Kutipan Dokumen
First of all, I want to congratulate my brothers Abrar Istiadi who splendidly see through the feint of this blog and find the prove of devil prove aka Probatio Diabolica which said “I, the owner of this blog is impossible to have no facebook account.” Well, OMEDETO GOZAIMASU!!. I’ll be waiting for the rest of my friend follow his excelency for my little ‘riddle’ and find the devil proof. Now, i propose a new theory that will oppose him.
Hempel’s Raven, juga dikenal sebagai Raven Paradox adalah sebuah paradox yang diajukan oleh logisian kebangsaan Jerman, Carl Gustav Hempel pada tahun 1940. Saya pribadi mendengar istilah ini pada saat memainkan game visual novel “Umineko no Naku Koro ni”, game detective mistery fantasy yang menceritakan pertarungan detektif antara Witch dan Manusia. Di sini diceritakan bahwa musuh terbesar Devil Proof adalah Hempels Raven. Dua teori valid yang hampir saling komplementer satu sama lain.
Ya keduanya bukanlah nama orang seperti yang dikira Bembi (nama orang? Devil? Proof? Raven?). Keduanya adalah teori yang dibahas oleh matematikawan selama berabad, dan masih cukup membingungkan hingga sekarang. Keduanya teori logika, hampir aksioma dan seperti teori logika lain bisa membuat otakmu looping for eternity.
Raven Paradoks didasarkan pada induksi dan berfokus pada logika implikasi biasa. Seperti yang kita pelajari di SMP, notasi jika…, maka atau ditulis p => q adalah logika yang menyatakan implikasi dimana p adalah syarat cukup untuk q, dan q syarat perlu alias wajinb untuk p. Contoh : jika ditusuk di kepala, kita mati. Hal ini berarti bahwa untuk dapat mati kita cukup ditusuk di kepala meskipun mati tidak mesti akibat dari ditusuk di kepala. Dan syarat kita dapat ditusuk di kepala adalah kita wajib mati, jika tidak implikasi akan salah dengan kata lain tidak berlaku.
Implikasi memiliki kontraposisi yang secara logika ekivalen. Kontrapositif ini secara matematis dinyatakan dengan (p => q) ≡ (~q => ~p) . Mudahnya, pada contoh yang tadi, kalimat “jika ditusuk di kepala, kita mati” akan ekivalen dengan “jika kita tidak mati, kita tidak ditusuk di kepala”. Anda bisa mencari contoh lain di buku matematika SMA jika kurang jelas.

Isi Dataset
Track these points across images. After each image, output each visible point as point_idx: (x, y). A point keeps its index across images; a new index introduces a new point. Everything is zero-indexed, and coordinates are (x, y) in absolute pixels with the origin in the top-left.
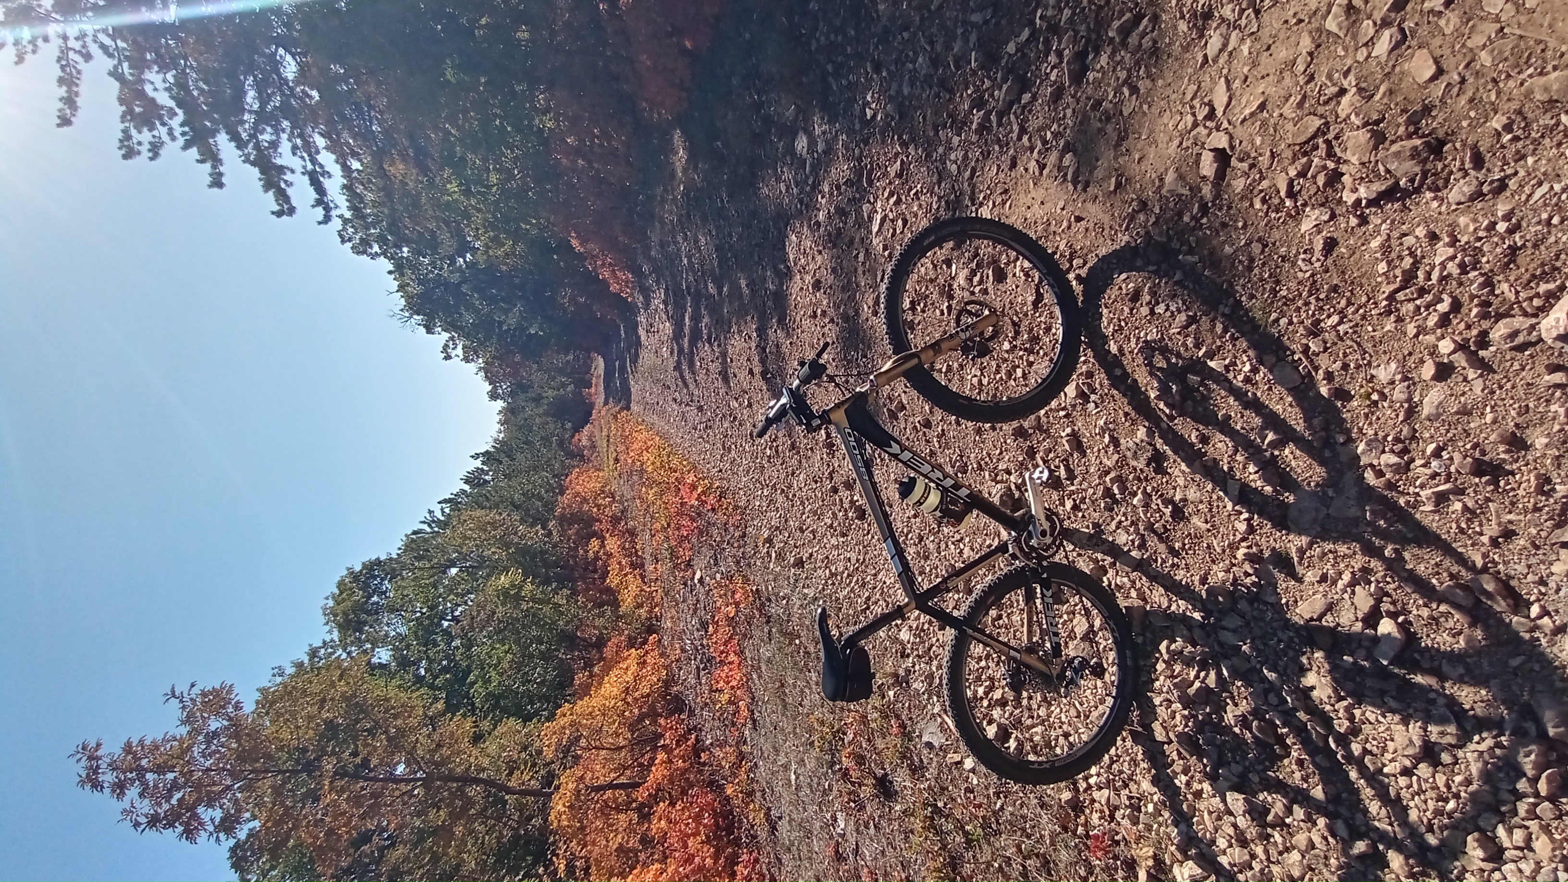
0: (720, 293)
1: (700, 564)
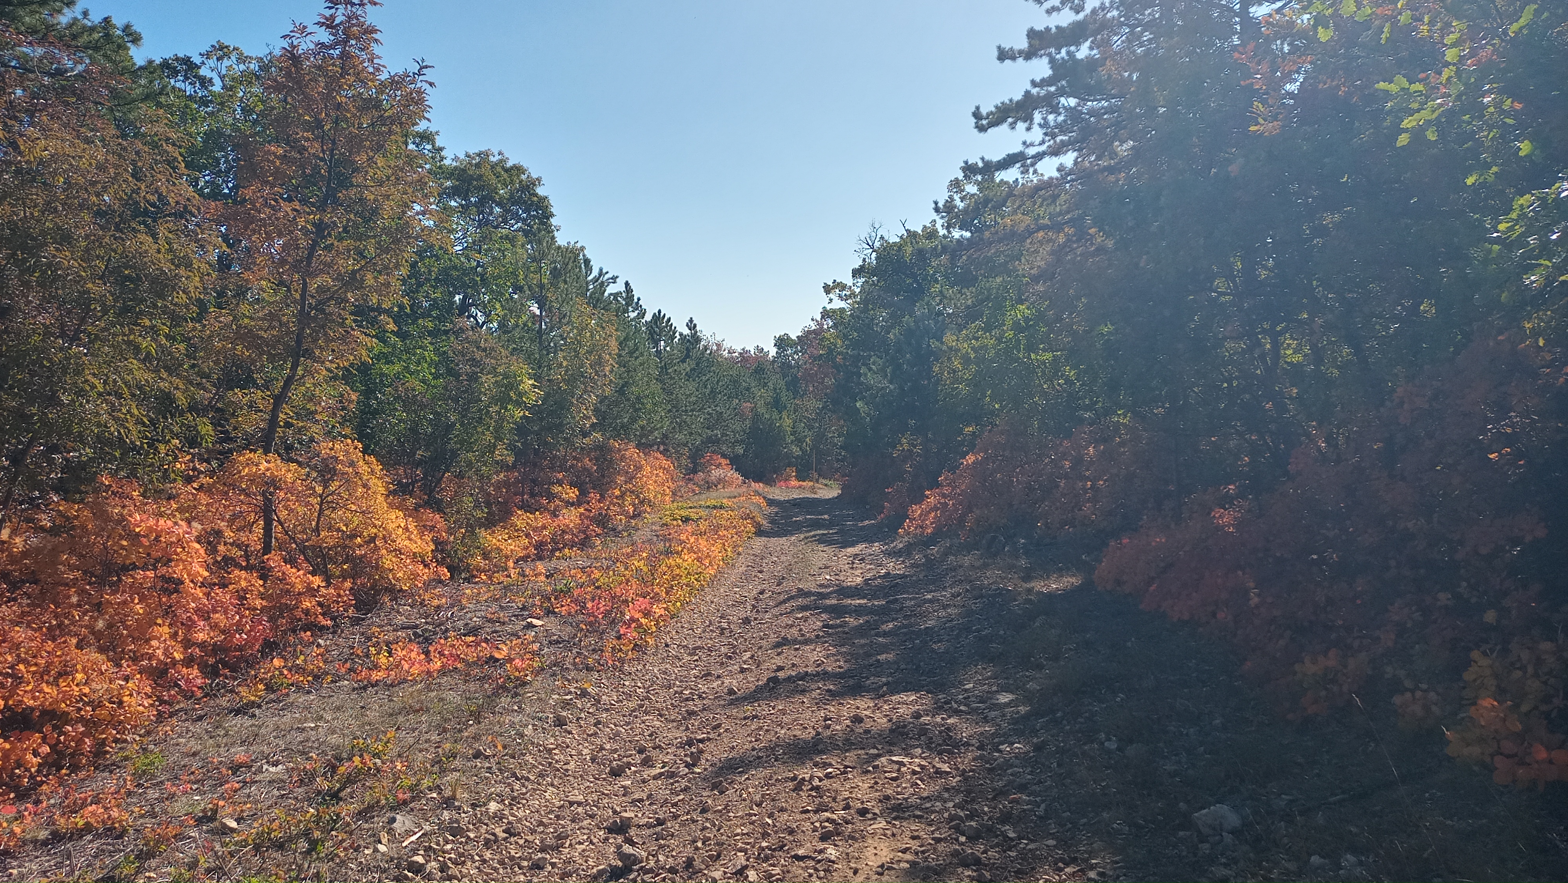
0: (878, 635)
1: (552, 625)
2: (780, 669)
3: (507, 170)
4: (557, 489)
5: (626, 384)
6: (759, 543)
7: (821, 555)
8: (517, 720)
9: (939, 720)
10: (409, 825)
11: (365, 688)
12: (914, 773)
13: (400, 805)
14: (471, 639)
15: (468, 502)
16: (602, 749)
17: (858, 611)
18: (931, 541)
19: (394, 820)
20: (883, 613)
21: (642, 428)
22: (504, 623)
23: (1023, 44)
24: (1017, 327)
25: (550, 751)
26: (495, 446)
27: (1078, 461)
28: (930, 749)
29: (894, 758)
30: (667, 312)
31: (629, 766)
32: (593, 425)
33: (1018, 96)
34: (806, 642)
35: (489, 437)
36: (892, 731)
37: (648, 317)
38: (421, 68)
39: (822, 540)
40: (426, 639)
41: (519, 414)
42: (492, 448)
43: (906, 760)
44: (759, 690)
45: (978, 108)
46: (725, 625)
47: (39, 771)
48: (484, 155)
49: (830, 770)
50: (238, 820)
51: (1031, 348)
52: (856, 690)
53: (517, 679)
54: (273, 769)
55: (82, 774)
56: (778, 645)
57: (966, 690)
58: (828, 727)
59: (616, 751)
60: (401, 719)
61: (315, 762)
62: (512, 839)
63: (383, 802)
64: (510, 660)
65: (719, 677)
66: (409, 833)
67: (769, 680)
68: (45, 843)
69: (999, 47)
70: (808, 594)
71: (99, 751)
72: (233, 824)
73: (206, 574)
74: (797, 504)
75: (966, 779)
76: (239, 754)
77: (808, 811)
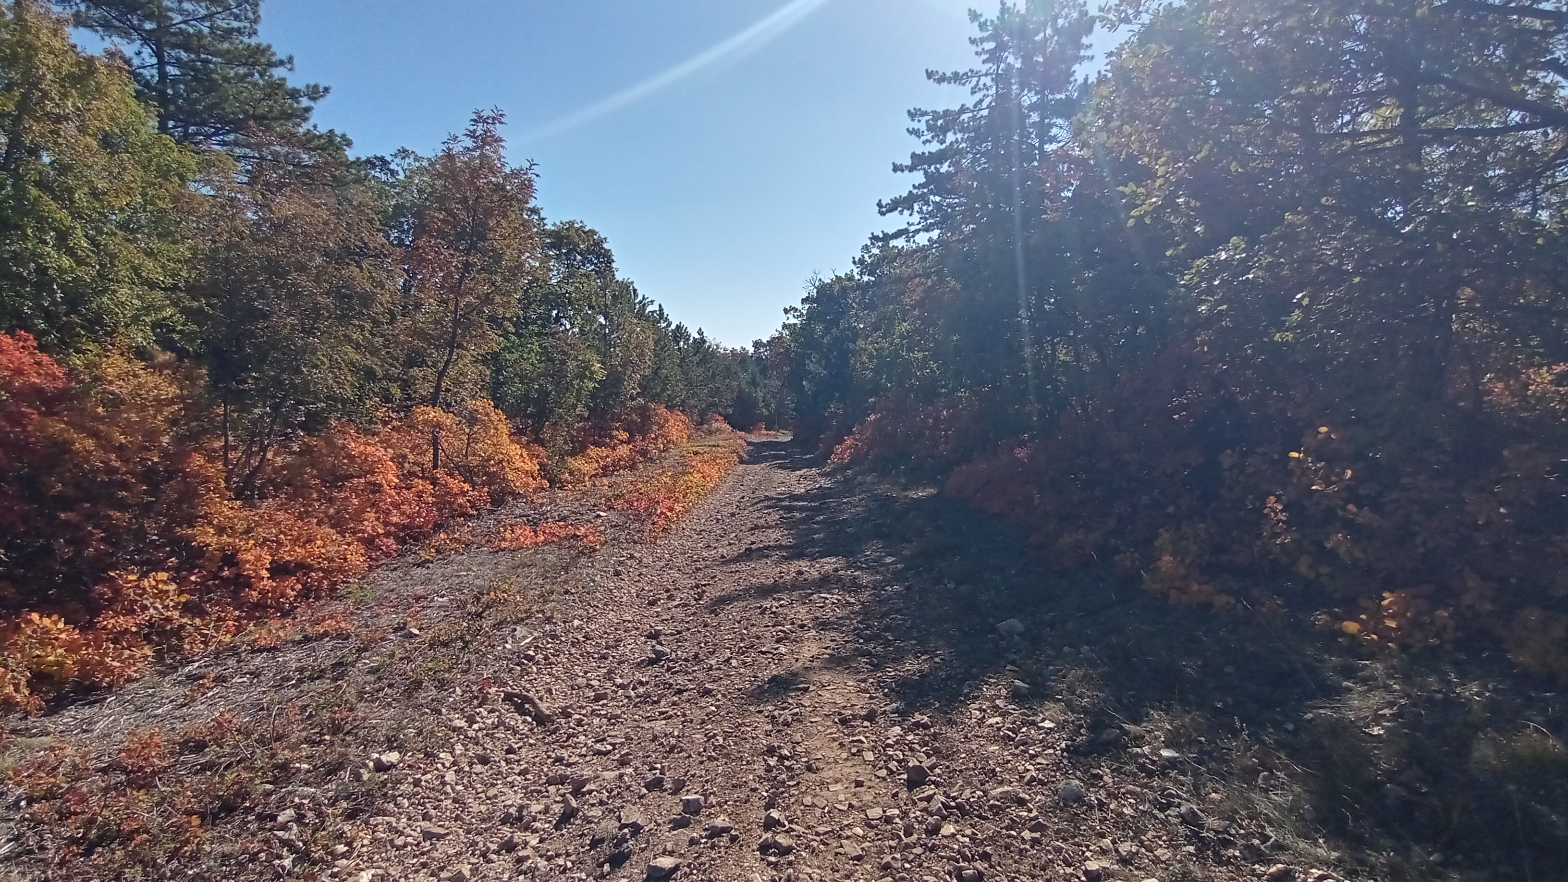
0: (814, 523)
1: (613, 516)
2: (753, 543)
3: (585, 233)
4: (615, 433)
5: (659, 368)
6: (741, 468)
7: (780, 475)
8: (590, 572)
9: (849, 572)
10: (524, 633)
11: (497, 552)
12: (833, 603)
13: (519, 621)
14: (562, 523)
15: (560, 441)
16: (643, 589)
17: (802, 509)
18: (848, 467)
19: (515, 630)
20: (818, 510)
21: (669, 395)
22: (582, 514)
23: (908, 162)
24: (902, 337)
25: (611, 591)
26: (576, 405)
27: (937, 419)
28: (844, 590)
29: (822, 595)
30: (685, 324)
31: (659, 599)
32: (638, 393)
33: (905, 194)
34: (770, 527)
35: (572, 400)
36: (821, 579)
37: (673, 327)
38: (532, 165)
39: (781, 467)
40: (535, 524)
41: (591, 385)
42: (575, 407)
43: (829, 596)
44: (739, 555)
45: (880, 201)
46: (720, 517)
47: (295, 600)
48: (571, 223)
49: (782, 602)
50: (420, 629)
51: (910, 350)
52: (800, 556)
53: (591, 547)
54: (440, 600)
55: (322, 602)
56: (752, 529)
57: (866, 556)
58: (782, 577)
59: (651, 591)
60: (519, 570)
61: (466, 595)
62: (588, 642)
63: (509, 619)
64: (586, 537)
65: (715, 548)
66: (525, 638)
67: (746, 549)
68: (299, 642)
69: (894, 164)
70: (772, 499)
71: (333, 588)
72: (417, 632)
73: (397, 481)
74: (764, 444)
75: (865, 607)
76: (420, 590)
77: (768, 626)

Daftar Tugas
a) Ringkas paragraf yang diawali "Raven Paradoks didasarkan pada induksi" dalam tulisan tentang paradoks Raven menjadi daftar poin tanpa menghilangkan fakta utamanya.
b) Jawab pertanyaan berikut berdasarkan tulisan tentang paradoks Raven.
(i) Siapa yang mengajukan Hempel's Raven, dan pada tahun berapa?
(ii) Paradoks Raven didasarkan pada apa?
(iii) Bagaimana kontrapositif dinyatakan secara matematis?
c) Tulis lanjutan tulisan tentang paradoks Raven, mulai setelah kalimat terakhirnya.
Baris-baris data tidak dipakai dalam tugas apa pun.

Hasil Tugas
a)
- Paradoks Raven didasarkan pada induksi dan berfokus pada logika implikasi biasa.
- Notasi "jika…, maka", yang ditulis p => q, menyatakan implikasi: p adalah syarat cukup untuk q, dan q adalah syarat perlu untuk p.
- Contohnya: jika ditusuk di kepala, kita mati. Ditusuk di kepala sudah cukup untuk mati, meskipun mati tidak selalu akibat ditusuk di kepala.
- Jika ditusuk di kepala, kita wajib mati. Bila tidak, implikasi itu salah atau tidak berlaku.

b)
(i) Carl Gustav Hempel, logisian kebangsaan Jerman, pada tahun 1940.
(ii) Induksi.
(iii) (p => q) ≡ (~q => ~p)

c)
Bagaimana dengan Hempels Raven. Carl Gustav Raven memberikan kalimat berikut “Semua raven adalah (benda yang) hitam”. Hal ini berarti untuk mendapat (benda yang) hitam kita cukup memberi raven (elang.red), sebaliknya jika kita punya raven, adalah wajib dia benda yang hitam. Logis bukan?
Lalu kita buat kontrapostifnya. “Semua (benda) yang tidak hitam adalah bukan raven”. Masih cukup logis dan jelas dengan common sense dan logika kontrapositif ekivalen dengan pernyataan sebelumnya. Kebenaran / kevalidan kedua kalimat itu adalah bertautan. Sekarang kita coba buktikan kalimat pertama :
- Raven adalah (benda yang) hitam
melalui kalimat kedua
- (Benda) yang tidak hitam adalah bukan raven
Kita ambil sebuah apel lalu berkata “Benda hijau ini adalah apel”, yang setara dengan “Benda yang tidak hitam (alias hijau warnanya) ini bukanlah raven (jelas gua megang apel)”. Secara “tidak langsung” kalimat ini membuktikan kalimat kedua dan juga membuktikan bahwa Raven adalah (benda yang) hitam. Jika masih ragu, ambil benda tidak hitam lain, kaos dalam misalnya, atau benda-benda lain lagi. Dengan prinsip induksi, tiap kalimat yang kita ambil ini akan menambah keyakinan kita pada kalimat “Semua raven adalah hitam.”
Raven paradox ini telah diuntai benang kusutnya yang melawan intuisi manusia secara matematis oleh banyak ahli termasuk Hempel, dan Bayes. Tapi tidak akan dibicarakan disini karena saya pun tidak mengerti.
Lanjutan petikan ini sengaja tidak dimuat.